REQUIRED WORK: Copy nothing but the text: repeat each entry exactly and drop the images.

--

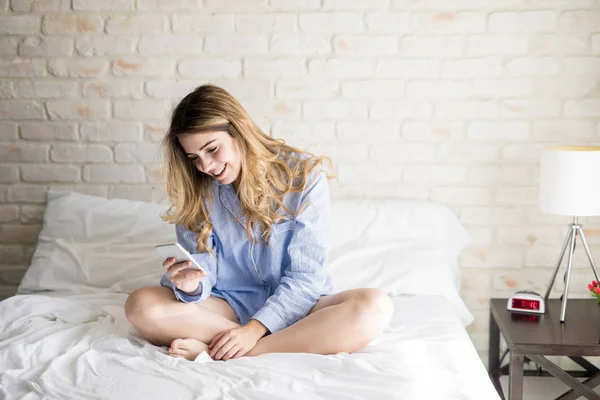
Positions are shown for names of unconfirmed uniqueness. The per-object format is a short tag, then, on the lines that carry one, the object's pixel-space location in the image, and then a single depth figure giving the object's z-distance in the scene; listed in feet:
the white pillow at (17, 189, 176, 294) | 7.49
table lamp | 6.81
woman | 5.66
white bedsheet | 4.83
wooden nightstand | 6.55
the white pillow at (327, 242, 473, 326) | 7.20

--

SOLVED PROBLEM:
Positions are shown for names of unconfirmed uniqueness. The per-object format is a short tag, then, on the lines that carry one, the object's pixel-space location in the image, and then a single depth figure giving the object's z-distance in the scene; listed in feet:
the white pillow at (17, 189, 176, 294) | 7.49
table lamp | 6.81
woman | 5.66
white bedsheet | 4.83
wooden nightstand | 6.55
the white pillow at (327, 242, 473, 326) | 7.20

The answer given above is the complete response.